Tuesday, April 21, 2009

Fuck Me!

I totally fucked myself over! What the hell is wrong with me?! ARGH!!!

We went for sushi, ate, didn't taste great so we went to HEB and bought great sushi plus 1 lb of macaroni and cheese. In other words, we binged.

I didn't even enjoy it that much to tell you the truth. I could have stopped, but I just enjoy my friend's company so much. I mean she's not just my best friend, we're like sisters.

And okay... I kind of feel guilty about this, but somehow I convinced her that we should go to her house and purge. We've been flirting with eating disorders back and forth for 3 years now. But after taking turns purging in her bathroom, I think we just became ana buddies.

We made a promise to each other to really keep each other on track no matter what. We talked about the different excuses we were going to use and how little we were going to eat. Tomorrow we decided we're going on a fast. And I'm just torn because I love her and I don't want her to destroy herself like I have and yet I don't want to be alone in this. I really really need her to support me. Not to mention, she was the reason I binged in the first place. I mean if she eats, I can't help but eat as well. She's the only one that can make me break like that, but if she's on my side then she has no excuse, no say in whether I should eat or not because we're in the same boat now. And I know it's horrible of me, but it's so comforting at the same time. Maybe...maybe if we're together in this we can help each other lose the weight we want and then help each other maintain it and keep healthy once we've achieved it.

Anyways I didn't purge everything because I didn't want to take too long. So I went to the gym for an hour and a half. Fucking machines tell me I only burned 200 calories, but I feel like I deserve to have burned more. They're telling the truth though, which really pisses me off because all that work for only 200 cal???!!!

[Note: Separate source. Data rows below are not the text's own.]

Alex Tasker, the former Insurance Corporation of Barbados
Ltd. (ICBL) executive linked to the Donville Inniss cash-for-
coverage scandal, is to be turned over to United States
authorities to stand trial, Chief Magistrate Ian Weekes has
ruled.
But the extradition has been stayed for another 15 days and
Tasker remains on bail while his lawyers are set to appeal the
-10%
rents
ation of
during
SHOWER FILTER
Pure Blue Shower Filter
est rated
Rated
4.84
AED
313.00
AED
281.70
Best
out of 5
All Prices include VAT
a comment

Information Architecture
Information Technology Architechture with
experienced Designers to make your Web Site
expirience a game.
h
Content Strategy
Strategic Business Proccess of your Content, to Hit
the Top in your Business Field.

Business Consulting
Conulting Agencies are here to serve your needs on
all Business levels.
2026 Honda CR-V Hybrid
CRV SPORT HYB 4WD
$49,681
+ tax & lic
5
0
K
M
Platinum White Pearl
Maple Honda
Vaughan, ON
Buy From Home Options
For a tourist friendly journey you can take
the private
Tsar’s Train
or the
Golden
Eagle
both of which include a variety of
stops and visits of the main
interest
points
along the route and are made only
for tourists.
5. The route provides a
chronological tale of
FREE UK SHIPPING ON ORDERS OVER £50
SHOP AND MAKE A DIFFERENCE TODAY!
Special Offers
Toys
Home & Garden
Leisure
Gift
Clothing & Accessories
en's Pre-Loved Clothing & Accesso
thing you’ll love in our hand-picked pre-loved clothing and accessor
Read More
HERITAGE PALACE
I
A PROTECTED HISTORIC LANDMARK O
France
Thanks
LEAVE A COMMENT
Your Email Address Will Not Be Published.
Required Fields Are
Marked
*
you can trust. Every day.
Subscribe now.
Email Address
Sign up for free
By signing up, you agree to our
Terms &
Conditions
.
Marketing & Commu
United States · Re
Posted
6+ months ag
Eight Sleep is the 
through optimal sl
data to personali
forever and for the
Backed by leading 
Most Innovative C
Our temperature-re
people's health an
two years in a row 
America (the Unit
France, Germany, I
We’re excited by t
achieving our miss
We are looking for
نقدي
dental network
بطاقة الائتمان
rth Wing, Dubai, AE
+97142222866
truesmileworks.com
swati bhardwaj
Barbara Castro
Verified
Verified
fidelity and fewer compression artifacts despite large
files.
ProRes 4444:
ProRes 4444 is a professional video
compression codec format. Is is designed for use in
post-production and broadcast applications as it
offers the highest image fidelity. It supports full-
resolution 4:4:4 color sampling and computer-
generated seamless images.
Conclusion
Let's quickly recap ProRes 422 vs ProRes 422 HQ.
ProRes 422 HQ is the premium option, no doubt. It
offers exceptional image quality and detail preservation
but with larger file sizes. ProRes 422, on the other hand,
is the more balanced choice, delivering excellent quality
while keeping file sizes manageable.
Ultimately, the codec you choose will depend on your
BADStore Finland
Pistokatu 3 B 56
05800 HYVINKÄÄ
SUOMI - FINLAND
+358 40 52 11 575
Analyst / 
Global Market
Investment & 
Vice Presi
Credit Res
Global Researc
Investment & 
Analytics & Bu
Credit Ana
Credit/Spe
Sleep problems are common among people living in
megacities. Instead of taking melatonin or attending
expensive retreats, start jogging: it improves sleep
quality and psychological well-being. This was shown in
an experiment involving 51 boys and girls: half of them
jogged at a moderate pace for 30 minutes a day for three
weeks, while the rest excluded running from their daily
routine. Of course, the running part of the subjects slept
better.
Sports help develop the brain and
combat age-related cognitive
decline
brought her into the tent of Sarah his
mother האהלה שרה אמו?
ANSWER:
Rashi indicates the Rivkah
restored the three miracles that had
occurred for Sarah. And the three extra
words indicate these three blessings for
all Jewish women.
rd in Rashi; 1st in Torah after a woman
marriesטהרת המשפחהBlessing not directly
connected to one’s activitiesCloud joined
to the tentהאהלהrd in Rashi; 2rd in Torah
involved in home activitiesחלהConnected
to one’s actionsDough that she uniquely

I wore tights underneath my stretchy workout pants because I needed something to control muscle definition and I've heard tights or tight pants help with that. My dance teacher, some websites, and my cousins and aunt up in Maine all tell me that. I'm also thinking about buying 2 new pairs of skinny jeans. Size 7 or 6 and size 5 or 4 so that it motivates to starve myself into them.

Oh and I just remembered what really ruined me tonight was when I was hanging out at her house... She has a puppy see and he's in that biting stage and you know what he did??? He bit my belly fat!!! UGH! Now I know I'm a fat pig. I'm so gross.

So if you want a calorie estimation try 2000 calories... Today I was definitely a fat failure. And all my hard work probably went to waste now. FUCK.